BY JULIE MANGANIS
STAFF WRITER
---- — DANVERS — Katie Weisman got a year of probation after admitting that she drove drunk and fought with a state trooper after she was stopped on Route 1 in Danvers last fall.
She also got a lecture from Salem District Court Judge Matthew Machera, who told the 26-year-old Medford woman to turn around and look at her distraught mother, sitting in the second row of the courtroom.
“See that look on her face?” Machera asked Weisman. “That’s the worst look you will ever see on her face.” He told Weisman he hopes she’ll never have to experience that same feeling with a child of her own someday.
Weisman was arrested after a state trooper saw her veering from lane to lane before hitting a guardrail on Route 1 north on Oct. 25, prosecutor Lynsey Legier told the judge.
It took a quarter of a mile for her to finally stop, in the middle of an exit ramp, said Legier, and Weisman thought at the time that she was on Route 93 in Medford, not Route 1.
Legier told the judge that Weisman launched into a profane tirade against the trooper after she learned she was going to be arrested, and mentioned her firefighter brother.
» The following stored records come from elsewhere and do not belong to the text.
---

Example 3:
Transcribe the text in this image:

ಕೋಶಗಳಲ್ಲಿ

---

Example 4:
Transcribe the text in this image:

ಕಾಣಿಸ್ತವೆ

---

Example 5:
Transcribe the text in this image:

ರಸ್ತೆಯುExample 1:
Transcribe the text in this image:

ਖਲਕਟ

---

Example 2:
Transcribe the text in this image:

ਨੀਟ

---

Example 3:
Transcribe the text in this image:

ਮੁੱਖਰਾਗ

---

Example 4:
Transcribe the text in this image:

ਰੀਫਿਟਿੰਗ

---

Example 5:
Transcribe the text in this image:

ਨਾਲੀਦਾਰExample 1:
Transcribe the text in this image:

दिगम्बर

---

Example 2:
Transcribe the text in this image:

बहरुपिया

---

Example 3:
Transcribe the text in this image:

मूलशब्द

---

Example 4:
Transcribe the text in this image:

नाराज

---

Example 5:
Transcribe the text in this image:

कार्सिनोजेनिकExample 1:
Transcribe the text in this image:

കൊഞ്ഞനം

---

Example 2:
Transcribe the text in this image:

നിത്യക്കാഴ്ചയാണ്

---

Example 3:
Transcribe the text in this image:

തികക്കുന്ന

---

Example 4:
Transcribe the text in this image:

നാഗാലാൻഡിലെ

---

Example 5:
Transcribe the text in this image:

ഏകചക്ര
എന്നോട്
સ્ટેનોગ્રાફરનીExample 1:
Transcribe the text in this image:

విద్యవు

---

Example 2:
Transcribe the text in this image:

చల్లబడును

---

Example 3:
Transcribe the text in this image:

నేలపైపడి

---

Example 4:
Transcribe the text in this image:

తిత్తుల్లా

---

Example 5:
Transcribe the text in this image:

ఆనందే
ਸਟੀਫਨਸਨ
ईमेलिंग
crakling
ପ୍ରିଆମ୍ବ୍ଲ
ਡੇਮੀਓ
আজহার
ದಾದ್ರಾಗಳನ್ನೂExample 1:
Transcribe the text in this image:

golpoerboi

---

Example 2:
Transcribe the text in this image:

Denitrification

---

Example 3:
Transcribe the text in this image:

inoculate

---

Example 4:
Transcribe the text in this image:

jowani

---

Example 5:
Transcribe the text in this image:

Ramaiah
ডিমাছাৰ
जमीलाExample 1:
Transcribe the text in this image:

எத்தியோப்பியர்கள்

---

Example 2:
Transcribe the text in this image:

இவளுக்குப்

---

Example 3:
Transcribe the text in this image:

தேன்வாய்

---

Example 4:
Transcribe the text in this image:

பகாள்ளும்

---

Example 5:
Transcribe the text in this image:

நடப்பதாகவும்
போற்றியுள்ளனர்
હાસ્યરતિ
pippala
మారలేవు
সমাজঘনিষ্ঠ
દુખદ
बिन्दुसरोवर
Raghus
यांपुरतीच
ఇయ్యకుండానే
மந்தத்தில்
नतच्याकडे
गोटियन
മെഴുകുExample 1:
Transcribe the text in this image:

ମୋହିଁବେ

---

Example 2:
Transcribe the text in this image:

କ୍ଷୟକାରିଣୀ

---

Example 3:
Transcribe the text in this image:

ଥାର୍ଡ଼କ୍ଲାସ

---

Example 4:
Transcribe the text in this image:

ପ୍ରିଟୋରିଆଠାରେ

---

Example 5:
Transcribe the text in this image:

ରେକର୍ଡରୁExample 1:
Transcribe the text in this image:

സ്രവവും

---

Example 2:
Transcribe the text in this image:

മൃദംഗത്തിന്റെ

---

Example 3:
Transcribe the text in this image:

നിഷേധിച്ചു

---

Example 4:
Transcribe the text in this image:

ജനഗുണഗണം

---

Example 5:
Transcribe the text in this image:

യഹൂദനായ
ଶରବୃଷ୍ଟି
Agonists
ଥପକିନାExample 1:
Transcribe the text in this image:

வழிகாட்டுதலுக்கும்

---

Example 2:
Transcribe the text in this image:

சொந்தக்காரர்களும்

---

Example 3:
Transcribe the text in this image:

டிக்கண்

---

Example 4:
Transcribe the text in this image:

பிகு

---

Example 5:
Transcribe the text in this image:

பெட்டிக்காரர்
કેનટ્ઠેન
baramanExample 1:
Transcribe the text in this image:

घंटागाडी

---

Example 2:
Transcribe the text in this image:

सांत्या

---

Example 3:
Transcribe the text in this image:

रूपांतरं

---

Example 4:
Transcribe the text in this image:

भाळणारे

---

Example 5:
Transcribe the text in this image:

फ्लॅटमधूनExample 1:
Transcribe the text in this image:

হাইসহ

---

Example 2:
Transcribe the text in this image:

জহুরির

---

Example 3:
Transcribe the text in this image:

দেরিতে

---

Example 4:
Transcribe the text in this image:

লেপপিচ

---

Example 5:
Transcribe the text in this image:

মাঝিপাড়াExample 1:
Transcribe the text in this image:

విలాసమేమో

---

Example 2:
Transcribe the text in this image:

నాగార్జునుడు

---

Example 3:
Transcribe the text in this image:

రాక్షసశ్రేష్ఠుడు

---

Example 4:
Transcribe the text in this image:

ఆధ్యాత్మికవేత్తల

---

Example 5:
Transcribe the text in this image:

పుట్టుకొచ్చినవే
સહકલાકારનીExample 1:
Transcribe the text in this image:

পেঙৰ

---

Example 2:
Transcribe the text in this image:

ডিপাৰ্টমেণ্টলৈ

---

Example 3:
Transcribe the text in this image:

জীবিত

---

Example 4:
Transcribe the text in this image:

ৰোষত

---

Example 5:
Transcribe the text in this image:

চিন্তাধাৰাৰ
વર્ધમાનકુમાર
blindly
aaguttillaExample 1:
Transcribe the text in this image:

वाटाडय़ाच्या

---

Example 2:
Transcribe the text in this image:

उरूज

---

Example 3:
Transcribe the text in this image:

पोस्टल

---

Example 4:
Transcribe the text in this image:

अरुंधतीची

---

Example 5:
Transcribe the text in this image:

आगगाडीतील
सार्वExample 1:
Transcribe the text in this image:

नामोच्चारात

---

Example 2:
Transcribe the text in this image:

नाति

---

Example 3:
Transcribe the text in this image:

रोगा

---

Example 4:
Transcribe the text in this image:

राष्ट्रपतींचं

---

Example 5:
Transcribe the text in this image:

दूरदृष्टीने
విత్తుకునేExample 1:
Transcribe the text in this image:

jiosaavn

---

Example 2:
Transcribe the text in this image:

Once in the cruiser, after a struggle, she kicked out the back window, said the prosecutor. A Breathalyzer test found that she had a blood alcohol level of .16, twice the legal limit.
Weisman’s lawyer, Thomas Torrisi, said she has little memory of that night.
“You were completely out of control,” said Machera. “The strength it takes to kick out a window? I don’t think I could do it. You’re extremely lucky you didn’t kill someone or yourself.”
Legier urged the judge to find Weisman guilty in the case, which included charges of drunken driving, resisting arrest, assault and battery on a police officer, failing to stay in marked lanes and malicious destruction. “She shouldn’t have gotten behind the wheel,” said Legier.
But Torrisi persuaded the judge to give his client, who has no prior record, a break by continuing the case without a finding for a year, which means that if Weisman stays out of trouble and complies with several conditions, including taking an alcohol safety course, the case will be dismissed.